DIRECTION -> Switch "family" to "Family" in the part of the material that opens with the line containing "phylum: Basidiomycota" and closes with the line containing "scientific name: Volvopluteus gloiocephalus". Write out only those lines again, with everything else unchanged.

DATA LINES ->
[BEGIN]

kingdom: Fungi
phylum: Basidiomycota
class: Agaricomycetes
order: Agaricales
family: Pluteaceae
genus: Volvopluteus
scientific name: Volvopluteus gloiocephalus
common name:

[END]
[BEGIN]

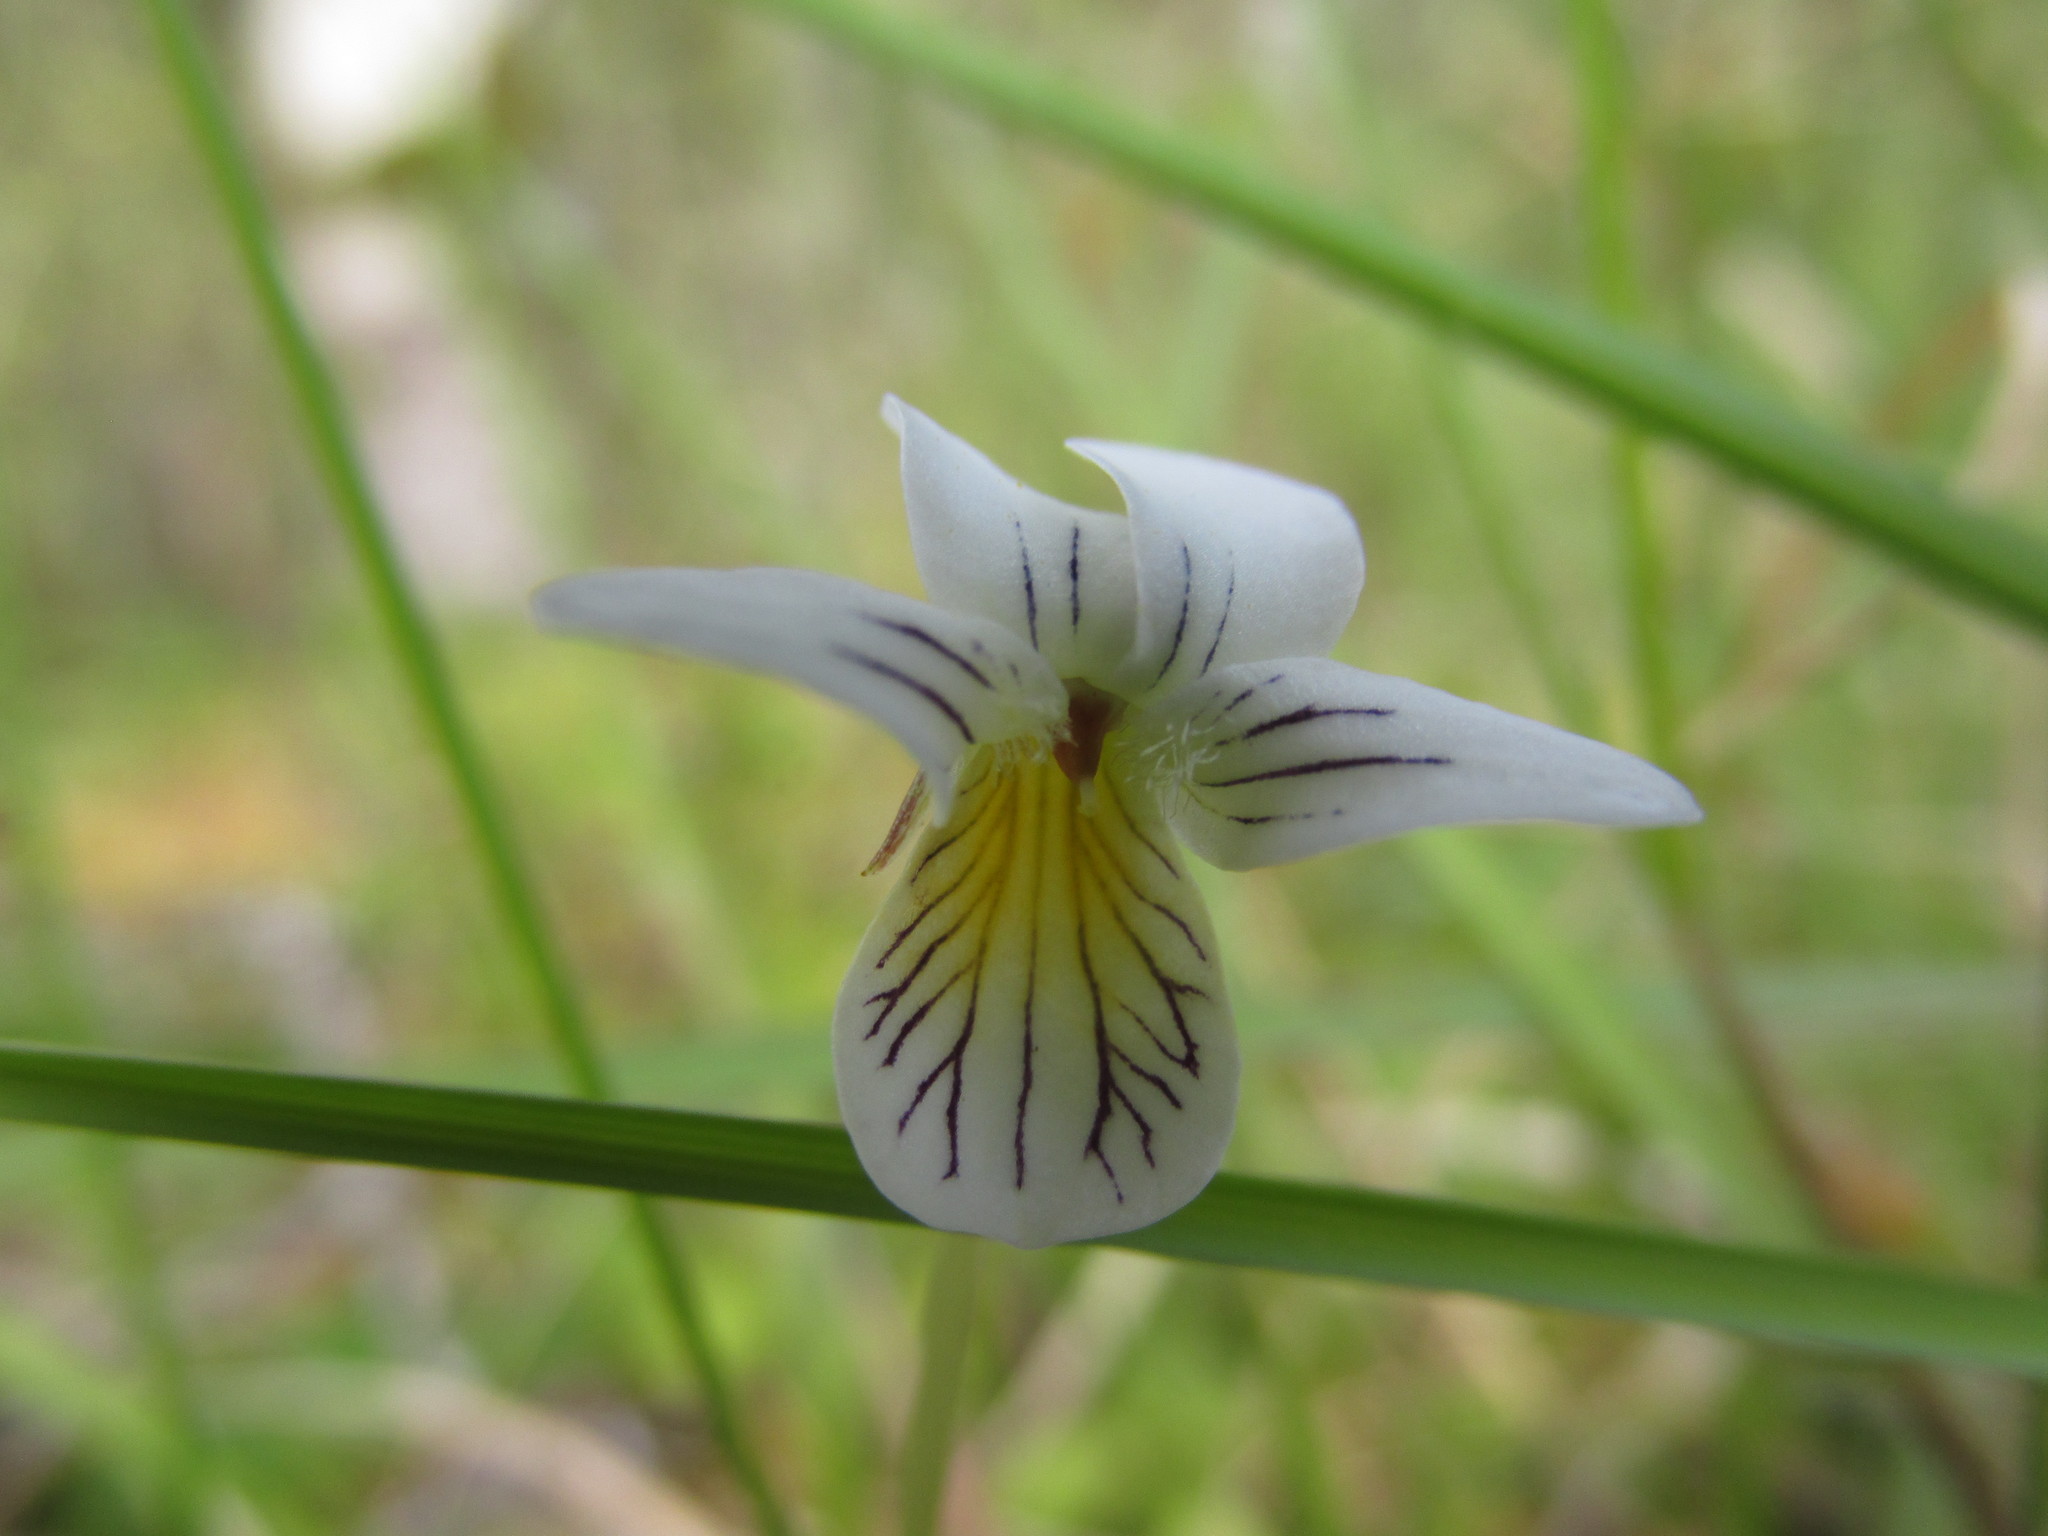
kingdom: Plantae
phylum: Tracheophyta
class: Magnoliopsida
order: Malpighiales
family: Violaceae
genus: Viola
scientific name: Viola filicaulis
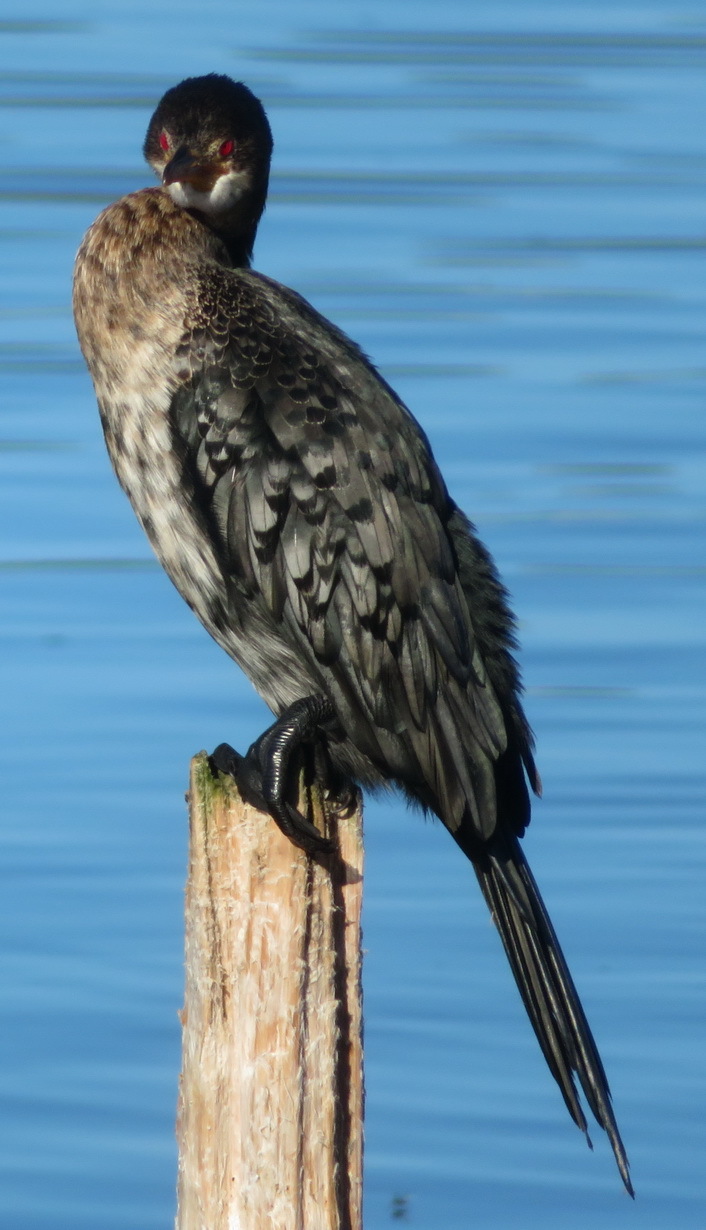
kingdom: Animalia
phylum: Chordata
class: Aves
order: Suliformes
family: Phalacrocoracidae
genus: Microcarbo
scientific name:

[END]

EXPECTED OUTPUT ->
phylum: Basidiomycota
class: Agaricomycetes
order: Agaricales
Family: Pluteaceae
genus: Volvopluteus
scientific name: Volvopluteus gloiocephalus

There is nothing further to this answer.